Stored data
....

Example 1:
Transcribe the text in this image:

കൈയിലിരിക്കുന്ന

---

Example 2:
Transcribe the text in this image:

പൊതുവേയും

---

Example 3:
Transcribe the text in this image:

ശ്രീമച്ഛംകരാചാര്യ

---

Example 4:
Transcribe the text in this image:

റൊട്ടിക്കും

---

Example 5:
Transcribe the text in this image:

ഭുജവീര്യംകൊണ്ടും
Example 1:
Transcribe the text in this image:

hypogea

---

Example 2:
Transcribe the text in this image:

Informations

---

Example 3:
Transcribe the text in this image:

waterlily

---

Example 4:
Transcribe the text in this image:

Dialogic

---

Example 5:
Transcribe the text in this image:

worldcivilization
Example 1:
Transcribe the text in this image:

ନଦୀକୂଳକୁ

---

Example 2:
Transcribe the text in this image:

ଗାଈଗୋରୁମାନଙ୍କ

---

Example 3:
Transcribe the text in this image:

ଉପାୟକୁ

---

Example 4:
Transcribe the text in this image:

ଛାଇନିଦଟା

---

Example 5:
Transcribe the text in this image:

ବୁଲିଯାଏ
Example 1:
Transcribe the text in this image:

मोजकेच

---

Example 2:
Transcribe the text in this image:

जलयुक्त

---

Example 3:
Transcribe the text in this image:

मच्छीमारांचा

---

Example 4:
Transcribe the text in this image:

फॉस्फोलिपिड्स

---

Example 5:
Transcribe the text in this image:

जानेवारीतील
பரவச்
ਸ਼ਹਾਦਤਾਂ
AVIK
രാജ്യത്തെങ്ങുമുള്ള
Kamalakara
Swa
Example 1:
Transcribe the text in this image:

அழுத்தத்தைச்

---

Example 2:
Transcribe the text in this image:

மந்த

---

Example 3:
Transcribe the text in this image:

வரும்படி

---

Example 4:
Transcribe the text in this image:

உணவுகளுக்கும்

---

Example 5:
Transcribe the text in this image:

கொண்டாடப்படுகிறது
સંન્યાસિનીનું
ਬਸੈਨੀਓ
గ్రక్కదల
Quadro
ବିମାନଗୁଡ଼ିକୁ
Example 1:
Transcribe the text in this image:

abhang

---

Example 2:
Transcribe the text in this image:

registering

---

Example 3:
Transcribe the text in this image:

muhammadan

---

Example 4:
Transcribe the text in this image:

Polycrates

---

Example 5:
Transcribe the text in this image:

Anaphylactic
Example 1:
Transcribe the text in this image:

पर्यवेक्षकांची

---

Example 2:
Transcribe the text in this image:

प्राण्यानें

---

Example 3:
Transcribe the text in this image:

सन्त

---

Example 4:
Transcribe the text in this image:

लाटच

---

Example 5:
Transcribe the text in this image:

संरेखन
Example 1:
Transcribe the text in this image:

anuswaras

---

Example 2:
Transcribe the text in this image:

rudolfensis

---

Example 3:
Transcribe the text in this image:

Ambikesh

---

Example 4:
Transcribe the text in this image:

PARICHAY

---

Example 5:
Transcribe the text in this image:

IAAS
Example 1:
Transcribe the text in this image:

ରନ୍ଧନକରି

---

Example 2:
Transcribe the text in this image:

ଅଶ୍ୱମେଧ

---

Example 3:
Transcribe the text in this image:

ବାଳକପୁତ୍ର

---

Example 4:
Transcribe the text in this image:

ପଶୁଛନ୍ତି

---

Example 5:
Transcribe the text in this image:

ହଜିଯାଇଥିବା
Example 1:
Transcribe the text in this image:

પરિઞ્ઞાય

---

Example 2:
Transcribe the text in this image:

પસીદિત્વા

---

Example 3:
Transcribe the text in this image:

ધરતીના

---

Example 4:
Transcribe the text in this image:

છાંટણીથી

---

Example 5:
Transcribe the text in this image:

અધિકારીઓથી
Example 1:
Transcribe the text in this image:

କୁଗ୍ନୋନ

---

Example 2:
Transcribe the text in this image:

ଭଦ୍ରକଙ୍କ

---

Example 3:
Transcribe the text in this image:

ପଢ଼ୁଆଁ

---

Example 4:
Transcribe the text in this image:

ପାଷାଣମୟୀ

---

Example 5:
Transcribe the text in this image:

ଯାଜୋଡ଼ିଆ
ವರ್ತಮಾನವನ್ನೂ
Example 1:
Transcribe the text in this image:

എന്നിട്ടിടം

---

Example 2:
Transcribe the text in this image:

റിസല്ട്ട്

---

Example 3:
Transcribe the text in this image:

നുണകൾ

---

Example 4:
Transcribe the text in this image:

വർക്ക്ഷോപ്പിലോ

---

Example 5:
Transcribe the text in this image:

....

__ASSIGNMENT__: Every entry should be output exactly as written, please.

__FINAL ANSWER__:
Example 1:
Transcribe the text in this image:

കൈയിലിരിക്കുന്ന

---

Example 2:
Transcribe the text in this image:

പൊതുവേയും

---

Example 3:
Transcribe the text in this image:

ശ്രീമച്ഛംകരാചാര്യ

---

Example 4:
Transcribe the text in this image:

റൊട്ടിക്കും

---

Example 5:
Transcribe the text in this image:

ഭുജവീര്യംകൊണ്ടും
Example 1:
Transcribe the text in this image:

hypogea

---

Example 2:
Transcribe the text in this image:

Informations

---

Example 3:
Transcribe the text in this image:

waterlily

---

Example 4:
Transcribe the text in this image:

Dialogic

---

Example 5:
Transcribe the text in this image:

worldcivilization
Example 1:
Transcribe the text in this image:

ନଦୀକୂଳକୁ

---

Example 2:
Transcribe the text in this image:

ଗାଈଗୋରୁମାନଙ୍କ

---

Example 3:
Transcribe the text in this image:

ଉପାୟକୁ

---

Example 4:
Transcribe the text in this image:

ଛାଇନିଦଟା

---

Example 5:
Transcribe the text in this image:

ବୁଲିଯାଏ
Example 1:
Transcribe the text in this image:

मोजकेच

---

Example 2:
Transcribe the text in this image:

जलयुक्त

---

Example 3:
Transcribe the text in this image:

मच्छीमारांचा

---

Example 4:
Transcribe the text in this image:

फॉस्फोलिपिड्स

---

Example 5:
Transcribe the text in this image:

जानेवारीतील
பரவச்
ਸ਼ਹਾਦਤਾਂ
AVIK
രാജ്യത്തെങ്ങുമുള്ള
Kamalakara
Swa
Example 1:
Transcribe the text in this image:

அழுத்தத்தைச்

---

Example 2:
Transcribe the text in this image:

மந்த

---

Example 3:
Transcribe the text in this image:

வரும்படி

---

Example 4:
Transcribe the text in this image:

உணவுகளுக்கும்

---

Example 5:
Transcribe the text in this image:

கொண்டாடப்படுகிறது
સંન્યાસિનીનું
ਬਸੈਨੀਓ
గ్రక్కదల
Quadro
ବିମାନଗୁଡ଼ିକୁ
Example 1:
Transcribe the text in this image:

abhang

---

Example 2:
Transcribe the text in this image:

registering

---

Example 3:
Transcribe the text in this image:

muhammadan

---

Example 4:
Transcribe the text in this image:

Polycrates

---

Example 5:
Transcribe the text in this image:

Anaphylactic
Example 1:
Transcribe the text in this image:

पर्यवेक्षकांची

---

Example 2:
Transcribe the text in this image:

प्राण्यानें

---

Example 3:
Transcribe the text in this image:

सन्त

---

Example 4:
Transcribe the text in this image:

लाटच

---

Example 5:
Transcribe the text in this image:

संरेखन
Example 1:
Transcribe the text in this image:

anuswaras

---

Example 2:
Transcribe the text in this image:

rudolfensis

---

Example 3:
Transcribe the text in this image:

Ambikesh

---

Example 4:
Transcribe the text in this image:

PARICHAY

---

Example 5:
Transcribe the text in this image:

IAAS
Example 1:
Transcribe the text in this image:

ରନ୍ଧନକରି

---

Example 2:
Transcribe the text in this image:

ଅଶ୍ୱମେଧ

---

Example 3:
Transcribe the text in this image:

ବାଳକପୁତ୍ର

---

Example 4:
Transcribe the text in this image:

ପଶୁଛନ୍ତି

---

Example 5:
Transcribe the text in this image:

ହଜିଯାଇଥିବା
Example 1:
Transcribe the text in this image:

પરિઞ્ઞાય

---

Example 2:
Transcribe the text in this image:

પસીદિત્વા

---

Example 3:
Transcribe the text in this image:

ધરતીના

---

Example 4:
Transcribe the text in this image:

છાંટણીથી

---

Example 5:
Transcribe the text in this image:

અધિકારીઓથી
Example 1:
Transcribe the text in this image:

କୁଗ୍ନୋନ

---

Example 2:
Transcribe the text in this image:

ଭଦ୍ରକଙ୍କ

---

Example 3:
Transcribe the text in this image:

ପଢ଼ୁଆଁ

---

Example 4:
Transcribe the text in this image:

ପାଷାଣମୟୀ

---

Example 5:
Transcribe the text in this image:

ଯାଜୋଡ଼ିଆ
ವರ್ತಮಾನವನ್ನೂ
Example 1:
Transcribe the text in this image:

എന്നിട്ടിടം

---

Example 2:
Transcribe the text in this image:

റിസല്ട്ട്

---

Example 3:
Transcribe the text in this image:

നുണകൾ

---

Example 4:
Transcribe the text in this image:

വർക്ക്ഷോപ്പിലോ

---

Example 5:
Transcribe the text in this image:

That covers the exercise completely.